Conversation with colleagues can also help providers manage the emotional demands of their work, including strong emotional responses to particular patients and families. “I have a clinic that’s been together a long time,” Rothstein says. “[The staff] are highly experienced and we’ll exchange stories, talk to one another about the things we see. Like, ‘this one is really tough.’ We agree. There are ways in which we work it out.”

Though rarely discussed in the workplace, religious faith provides grounding and support for some. Ferrigno alludes to a time when her life felt so unmanageable that “the only place I could look was up.” Her resulting Christian faith became the core of her self-identity and informs her work as a nurse dealing with very sick patients. “At the end of the day, I just want to be doing what God has in mind for me. Some folks don’t understand that, and that’s OK,” she says. “But my job is to love whom God puts in front of me.” Rothstein says that he is not religious at all. “I am Jewish, but I haven’t practiced in years.” Though he does not feel an emotional or spiritual need for faith, many of his patients do. When a patient raises the issue, sometimes asking Rothstein bluntly if he believes in God, “I have to sidestep that issue because what I don’t want to do is undermine their relationship with me. They have to trust me, but religion can’t be the basis of that trust.” Instead, he will say, “Clearly, religion is important to you and I think that’s fantastic.” Murray too, finds that the issue of faith often rears its head in her work overseas. “I find it a lot internationally,” she says. “It is helpful to have some kind of comfort dealing with it and talking about it because it comes up so much.”

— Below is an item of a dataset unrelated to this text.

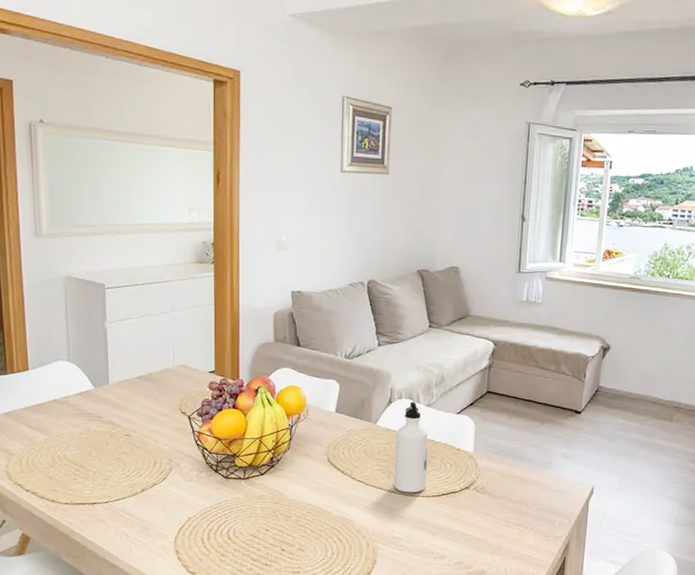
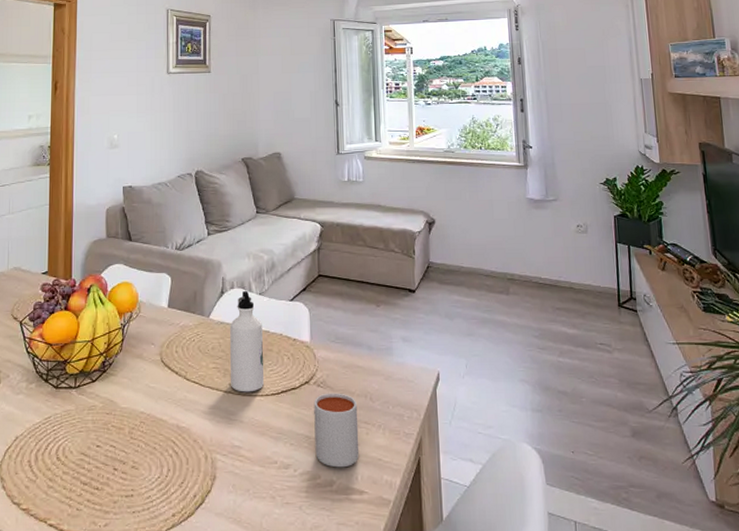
mug: none [469,498,513,561] -> present [314,393,360,468]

Whether one is religious or not, working with terminally ill people forces care providers to confront their own mortality. “You can’t do this work unless you’ve dealt with your own death issues,” Ferrigno says bluntly. “People who fear their own death cannot help anyone else.” And Rothstein admits

that his work with ALS patients has caused him to reflect on his own life. “My wife and I were not fortunate to have kids and I see what that’s like [for patients]. It’s your kids who are going to be there for Mom or Dad. Patients can hire aides, but it’s the loving, caring person who can smooth out the difficult end-of-life issues.”

It is impossible for people like Murray, Ferrigno, and Rothstein to build an impenetrable emotional wall separating themselves from the suffering people they encounter daily. All the while, they face the delicate task of creating enough emotional distance to be effective, while remaining emotionally engaged enough to create trust and offer support and healing. That might seem like an impossible balance, but, Ferrigno says, “pain comes in life no matter how we spend our days. As for career stress, what is high stress to one is joy to another.”

Science writer Deborah Rudacille is based in New York. Her latest book, Roots of Steel: Boom and Bust in an American Mill Town (Pantheon), was released last spring.